The bundled Kotlin MCP stdio transport uses one JSON-RPC message per line. It does not use Content-Length framing, so manual smoke tests should write newline-delimited JSON objects to stdin and read newline-delimited JSON objects from stdout.
Quick smoke test:
python3 - <<'PY'
import json, subprocess
proc = subprocess.Popen(
['./build/install/telegram-private-search/bin/telegram-private-search', 'mcp'],
stdin=subprocess.PIPE,
stdout=subprocess.PIPE,
text=True,
bufsize=1,
)
for message in [
{"jsonrpc":"2.0","id":1,"method":"initialize","params":{"protocolVersion":"2024-11-05","capabilities":{},"clientInfo":{"name":"smoke-test","version":"1.0"}}},
{"jsonrpc":"2.0","method":"notifications/initialized","params":{}},
{"jsonrpc":"2.0","id":2,"method":"tools/list","params":{}},
]:
proc.stdin.write(json.dumps(message) + "\n")
proc.stdin.flush()
print(proc.stdout.readline().strip())
print(proc.stdout.readline().strip())
proc.terminate()
proc.wait(timeout=5)
PY
The intended architecture is:
- MCP server: local indexing, local search, local thread expansion
- current AI agent: reasoning, reranking, summaries, follow-up investigation
search_messages accepts these optional context controls:
context_before_messages: how many earlier messages to include around each matched anchorcontext_after_messages: how many later messages to include around each matched anchor
Both default to 12, so the tool returns a local conversation slice rather than an isolated chunk. Set them to 0 if you want anchor-only results.

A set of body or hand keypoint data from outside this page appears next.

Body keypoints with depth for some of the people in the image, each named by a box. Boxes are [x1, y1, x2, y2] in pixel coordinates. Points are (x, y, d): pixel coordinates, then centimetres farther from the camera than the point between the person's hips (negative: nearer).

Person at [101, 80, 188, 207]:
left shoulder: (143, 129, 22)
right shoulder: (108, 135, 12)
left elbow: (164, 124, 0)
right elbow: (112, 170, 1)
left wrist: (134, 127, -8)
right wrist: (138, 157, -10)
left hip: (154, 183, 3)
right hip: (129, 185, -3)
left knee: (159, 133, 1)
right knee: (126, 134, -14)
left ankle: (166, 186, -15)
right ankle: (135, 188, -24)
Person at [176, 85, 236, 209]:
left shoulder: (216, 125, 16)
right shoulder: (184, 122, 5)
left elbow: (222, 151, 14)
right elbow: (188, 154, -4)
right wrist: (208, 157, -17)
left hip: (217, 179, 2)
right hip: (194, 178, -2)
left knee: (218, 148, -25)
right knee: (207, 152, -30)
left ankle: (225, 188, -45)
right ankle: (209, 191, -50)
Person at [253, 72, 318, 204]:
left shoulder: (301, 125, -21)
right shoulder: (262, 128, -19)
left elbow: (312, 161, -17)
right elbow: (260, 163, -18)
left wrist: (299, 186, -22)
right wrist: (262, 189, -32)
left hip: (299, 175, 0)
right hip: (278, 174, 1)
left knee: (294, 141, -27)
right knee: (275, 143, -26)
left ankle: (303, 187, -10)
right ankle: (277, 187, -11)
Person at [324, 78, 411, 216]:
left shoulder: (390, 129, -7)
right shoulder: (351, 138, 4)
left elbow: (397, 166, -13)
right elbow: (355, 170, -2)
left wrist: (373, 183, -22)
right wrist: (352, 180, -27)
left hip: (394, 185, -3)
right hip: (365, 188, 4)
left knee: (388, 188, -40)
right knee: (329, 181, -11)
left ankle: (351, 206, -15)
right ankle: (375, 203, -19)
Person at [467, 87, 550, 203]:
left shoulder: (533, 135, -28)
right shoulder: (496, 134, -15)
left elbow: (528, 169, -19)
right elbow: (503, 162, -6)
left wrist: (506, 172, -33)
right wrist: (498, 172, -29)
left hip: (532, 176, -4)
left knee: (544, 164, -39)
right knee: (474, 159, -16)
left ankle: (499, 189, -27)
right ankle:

When the query asks for the latest messages, the MCP server refreshes the local Telegram index before searching so the answer reflects recent chat activity. Repeated latest-style queries reuse a very recent refresh instead of launching another full Telegram import right away.
Notes
- The first
indexrun is interactive ifTELEGRAM_USE_CONSOLE_LOGIN=true. - TDLight logs are reduced to keep login prompts visible.
- Search combines local keyword filtering, local heuristics, recency-aware ranking, and local thread expansion.